I don’t mean to start a book review with a review of another book review.  But the Kirkus review of the new book, Is That A Fish In Your Ear?: Translation and the Meaning of Everything, by David Bellos gets a couple of critical things just wrong.  Whoever wrote the review claims that Bellos “has a broad definition of translation: in general, the ability of the human mind to convert stimuli into meaning.”  This is hardly his definition at all, and what Bellos says about translation is better described as rich, studied, deep, nuanced, and still as extremely accessible for both novices and experts alike.  It’s hardly, as the Kirkus review asserts, “[e]rudite and occasionally dense.”

So let me reiterate.  The strengths of the book are its depth, its richness, and its accessibility for novices and for experts alike.  (I’ll mention the weakness at the end of my review).

THE STRENGTHS

Anyone who is interested in the Bible, in translation, and in literature (the topics we tend to address at this blog) will find what Bellos writes to be wonderfully informative, interesting, and illuminating (to use one adjective that the Kirkus review does get right); at some points for some readers the book might even be inspirational.

The author confronts numerous common sense notions about translation, and he masterfully gets his readers re-thinking them.  For example, Bellos challenges reductive, binary thinking when considering what it means for any of us to have a mother tongue or to know a language natively:

The paths by which speakers come to feel at home in a language are far too varied for the range of their abilities to be forced into merely two slots (‘native’ and ‘nonnative’) however broad or flexible the definitions of those slots may be.  [page 66]

Similarly, he gives clear and simple definitions only to show how further nuanced they must be to account for what translators really do and must do.  Here’s how Bellos starts his chapter SEVEN, “Meaning Is No Simple Thing”:

Whether done by a speaker of L[anguage]1 or L2, an adequate translation reproduces the meaning of an utterance made in a foreign language.

::::::

## What to work on
**A.** What three strengths does the book review name for the book?
**B.** Please pick up the book review after its final sentence and keep writing.
The lines that come after this text aren't needed.

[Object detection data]
::::::

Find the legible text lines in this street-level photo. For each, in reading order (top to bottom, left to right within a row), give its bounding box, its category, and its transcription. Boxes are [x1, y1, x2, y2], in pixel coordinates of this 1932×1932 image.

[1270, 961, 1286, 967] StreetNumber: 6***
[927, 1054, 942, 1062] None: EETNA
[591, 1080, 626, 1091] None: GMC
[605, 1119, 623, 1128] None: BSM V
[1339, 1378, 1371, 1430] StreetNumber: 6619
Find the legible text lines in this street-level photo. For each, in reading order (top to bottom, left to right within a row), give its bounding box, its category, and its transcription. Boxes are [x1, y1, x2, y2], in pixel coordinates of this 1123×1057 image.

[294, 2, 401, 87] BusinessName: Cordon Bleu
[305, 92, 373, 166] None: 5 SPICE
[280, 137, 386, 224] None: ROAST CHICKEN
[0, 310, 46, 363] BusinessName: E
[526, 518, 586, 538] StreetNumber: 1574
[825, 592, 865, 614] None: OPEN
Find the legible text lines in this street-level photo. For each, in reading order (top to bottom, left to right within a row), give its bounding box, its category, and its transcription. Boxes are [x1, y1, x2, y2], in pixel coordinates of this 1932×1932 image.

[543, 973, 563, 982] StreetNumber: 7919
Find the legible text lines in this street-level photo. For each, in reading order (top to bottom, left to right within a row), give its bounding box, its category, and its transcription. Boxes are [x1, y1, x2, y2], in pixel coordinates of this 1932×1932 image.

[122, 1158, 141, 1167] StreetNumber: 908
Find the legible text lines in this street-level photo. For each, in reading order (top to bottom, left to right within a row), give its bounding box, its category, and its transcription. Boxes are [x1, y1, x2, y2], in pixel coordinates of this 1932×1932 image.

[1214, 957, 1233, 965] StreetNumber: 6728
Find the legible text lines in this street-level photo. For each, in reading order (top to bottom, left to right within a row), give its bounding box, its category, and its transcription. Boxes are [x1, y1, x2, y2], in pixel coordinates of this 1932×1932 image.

::::::

## Expected answers
**A.** Its depth, its richness, and its accessibility for novices and experts alike.

**B.**
So far so good.  And yet Bellos complicates what seems, at first, so simple.  Then he goes on to make his complication into a problem that translation can, and does, solve:

That [functional definition] sounds straightforward enough….  But it doesn’t provide an adequate understanding of what translation is, because the meaning of an utterance is not a single thing.  Whatever we say or write means in many ways at once.  The fact is, utterances have all sorts of “meanings” of different kinds.  The meaning of meaning is a daunting topic, but you can’t really study translation if you leave it aside.  It may be a philosophical can of worms — but it’s an issue that every translation actually solves. [page 69]

The book has thirty-two short chapters (in 384 pages), which, as you can figure, would seem to make for a fairly quick read. Nonetheless, this is Bellos writing. Each chapter is extremely rich, a delightful combination of both education and — if you’ll pardon my cheap adjective — entertainment. As you read the book, you’ll know you’re learning from a master at his crafts (a best-selling author and best-selling literary translator who is Princeton University’s Director of the Program in Translation and Intercultural Communication, who also serves there as a Professor of French and Italian and Comparative Literature). And you’ll have great fun doing it.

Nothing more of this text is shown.